I ran out of reasons, so lucky number seven it is well this is like the seven points on why boning is not high up the priority list after you have children.

Back to the hair issue, I should really look at addressing it in the next 48 hours, bloody Nora I haven’t even booked in to hair free myself so a DIY job is possibly on the cards ok it's totally not because I would need to hire a flipping weed wacker or something seriously it's that bad. Like I could plait my armpit hairs arghhhh cringe maybe I'll plead a feminist hippy kind of vibe? Or just not address it and then before he knows it I would have seduced him with my hair free face and wam bam thank you mam it's too late he can’t turn back and he just has to love me for all my womenness?

I think I need to officially break up with him, winter I mean like he lured me in with his coolness and then lulled me into this false sense of security. He told me all the baby mama's were doing it and that it wasn’t just me that was hiding under a blanket of bodily hair, I was naive and in love so I just went with it and before I knew it I was in so deep I had lost sight of the outside, I couldn’t find the razor through the bush and I when I tried to accept help from my old mate veet the search party of wax strips perished in the terrain I didn’t know how to help myself or where to turn winter had control of me and I was getting weaker with every layer of hair that grew. The warmth was comforting and I didn’t know how to leave until I realized if I didn’t make the break now I would be walking in front of 1400 people with my legs in cornrows and my armpits in pigtails not to mention the hair you wouldn’t see (lucky for you) oh well the hair the programme says you won’t see but shit mums on tour/gone wild you just never know. Jokes ok I'm totally joking obvs!

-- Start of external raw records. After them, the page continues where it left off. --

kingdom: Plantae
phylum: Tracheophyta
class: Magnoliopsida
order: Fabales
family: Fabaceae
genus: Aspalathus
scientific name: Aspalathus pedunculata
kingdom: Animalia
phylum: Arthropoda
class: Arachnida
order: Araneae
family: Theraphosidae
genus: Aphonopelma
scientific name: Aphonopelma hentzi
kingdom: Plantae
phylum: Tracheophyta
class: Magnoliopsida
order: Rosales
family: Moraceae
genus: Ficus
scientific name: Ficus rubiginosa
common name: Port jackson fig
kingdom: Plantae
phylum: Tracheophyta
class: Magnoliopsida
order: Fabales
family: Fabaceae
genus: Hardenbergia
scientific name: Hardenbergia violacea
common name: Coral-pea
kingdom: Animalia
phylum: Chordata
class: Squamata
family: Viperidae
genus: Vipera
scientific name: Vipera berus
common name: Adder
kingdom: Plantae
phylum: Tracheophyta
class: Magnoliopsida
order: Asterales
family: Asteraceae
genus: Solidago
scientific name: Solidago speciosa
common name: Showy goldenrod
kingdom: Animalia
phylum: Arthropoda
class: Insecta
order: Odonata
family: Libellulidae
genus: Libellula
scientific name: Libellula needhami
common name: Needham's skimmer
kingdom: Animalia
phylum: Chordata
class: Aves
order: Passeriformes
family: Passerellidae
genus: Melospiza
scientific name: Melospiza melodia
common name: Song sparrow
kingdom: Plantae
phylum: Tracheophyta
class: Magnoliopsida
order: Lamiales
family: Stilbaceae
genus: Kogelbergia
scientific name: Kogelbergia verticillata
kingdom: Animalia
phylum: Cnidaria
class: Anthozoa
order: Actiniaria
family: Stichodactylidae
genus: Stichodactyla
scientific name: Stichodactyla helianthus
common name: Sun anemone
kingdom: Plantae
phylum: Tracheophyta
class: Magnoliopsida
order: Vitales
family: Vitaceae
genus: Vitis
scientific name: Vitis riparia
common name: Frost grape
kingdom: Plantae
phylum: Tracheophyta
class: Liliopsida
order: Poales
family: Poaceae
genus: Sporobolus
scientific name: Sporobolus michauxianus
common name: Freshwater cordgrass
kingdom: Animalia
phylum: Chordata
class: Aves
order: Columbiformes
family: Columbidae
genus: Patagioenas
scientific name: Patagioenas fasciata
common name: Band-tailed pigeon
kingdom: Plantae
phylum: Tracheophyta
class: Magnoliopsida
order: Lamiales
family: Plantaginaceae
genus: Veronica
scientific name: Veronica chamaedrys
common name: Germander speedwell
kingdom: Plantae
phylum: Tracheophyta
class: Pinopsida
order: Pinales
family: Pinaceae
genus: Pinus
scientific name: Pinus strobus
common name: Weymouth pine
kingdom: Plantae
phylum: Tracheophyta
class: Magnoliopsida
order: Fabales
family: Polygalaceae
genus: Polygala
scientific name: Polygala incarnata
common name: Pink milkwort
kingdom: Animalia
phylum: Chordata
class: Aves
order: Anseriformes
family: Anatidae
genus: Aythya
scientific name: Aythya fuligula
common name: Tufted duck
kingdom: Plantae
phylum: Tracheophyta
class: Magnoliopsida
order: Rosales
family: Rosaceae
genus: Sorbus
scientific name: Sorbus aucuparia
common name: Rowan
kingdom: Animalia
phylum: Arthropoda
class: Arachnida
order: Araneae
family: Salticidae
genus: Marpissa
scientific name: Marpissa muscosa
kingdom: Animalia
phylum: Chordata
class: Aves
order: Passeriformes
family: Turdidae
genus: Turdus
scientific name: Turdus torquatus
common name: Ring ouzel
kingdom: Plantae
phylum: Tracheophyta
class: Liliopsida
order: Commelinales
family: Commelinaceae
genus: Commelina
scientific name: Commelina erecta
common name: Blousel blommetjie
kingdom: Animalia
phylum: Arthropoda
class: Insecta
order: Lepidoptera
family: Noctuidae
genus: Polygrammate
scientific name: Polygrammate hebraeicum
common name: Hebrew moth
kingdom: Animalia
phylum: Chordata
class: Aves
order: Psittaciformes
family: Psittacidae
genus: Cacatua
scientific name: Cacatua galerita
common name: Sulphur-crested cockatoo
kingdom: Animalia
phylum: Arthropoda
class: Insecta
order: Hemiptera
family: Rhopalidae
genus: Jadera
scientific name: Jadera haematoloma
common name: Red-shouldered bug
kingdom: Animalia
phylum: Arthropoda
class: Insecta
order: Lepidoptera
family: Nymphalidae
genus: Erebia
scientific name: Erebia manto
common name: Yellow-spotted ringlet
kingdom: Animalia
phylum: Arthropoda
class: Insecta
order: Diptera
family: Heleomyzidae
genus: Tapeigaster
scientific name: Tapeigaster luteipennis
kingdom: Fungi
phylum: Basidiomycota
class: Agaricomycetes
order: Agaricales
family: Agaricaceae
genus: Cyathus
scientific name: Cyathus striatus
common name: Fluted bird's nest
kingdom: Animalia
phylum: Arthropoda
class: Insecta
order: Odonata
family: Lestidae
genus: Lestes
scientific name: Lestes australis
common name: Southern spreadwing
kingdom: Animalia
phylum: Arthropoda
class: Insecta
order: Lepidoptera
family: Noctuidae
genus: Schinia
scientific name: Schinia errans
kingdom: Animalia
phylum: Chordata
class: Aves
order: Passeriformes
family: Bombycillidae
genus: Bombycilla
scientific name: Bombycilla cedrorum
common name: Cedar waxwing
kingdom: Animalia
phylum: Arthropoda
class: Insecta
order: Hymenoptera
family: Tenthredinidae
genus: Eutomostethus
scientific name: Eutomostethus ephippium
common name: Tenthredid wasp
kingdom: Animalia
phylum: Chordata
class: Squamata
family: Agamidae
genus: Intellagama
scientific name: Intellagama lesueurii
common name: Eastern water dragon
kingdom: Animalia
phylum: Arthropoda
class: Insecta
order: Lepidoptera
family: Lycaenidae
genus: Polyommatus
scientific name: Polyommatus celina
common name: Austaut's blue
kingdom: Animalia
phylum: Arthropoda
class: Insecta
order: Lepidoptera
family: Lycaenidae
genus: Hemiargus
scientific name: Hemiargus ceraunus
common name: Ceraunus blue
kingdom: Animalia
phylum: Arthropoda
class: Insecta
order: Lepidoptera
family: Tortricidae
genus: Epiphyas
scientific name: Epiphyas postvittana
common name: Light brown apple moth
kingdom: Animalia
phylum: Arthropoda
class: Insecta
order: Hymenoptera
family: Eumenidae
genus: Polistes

I know Jared loves me with hair or no hair (he totes loves me more with no hair) but he deserves to not have to brush against me and be all girllllll are you wearing ugg boots in bed! so somehow some way I will be hair free by Friday, police college is hard but being alone in a cold bed is harder (it's not police college is really really hard) so this is a big deal and he better bloody appreciate it, I Rebecca Shannon will have to wear long johns for the remainder of my lonely man free winter just as a gesture of my love. I am making the ultimate sacrifice for our sex life and I can only imagine it will be what all parents dream of you know that three minute Constance Hall wrote about.

When we spent our last night together I promised to be hair free and he promised to not have to do that awkward supermarket run so wish us luck and yolo haha.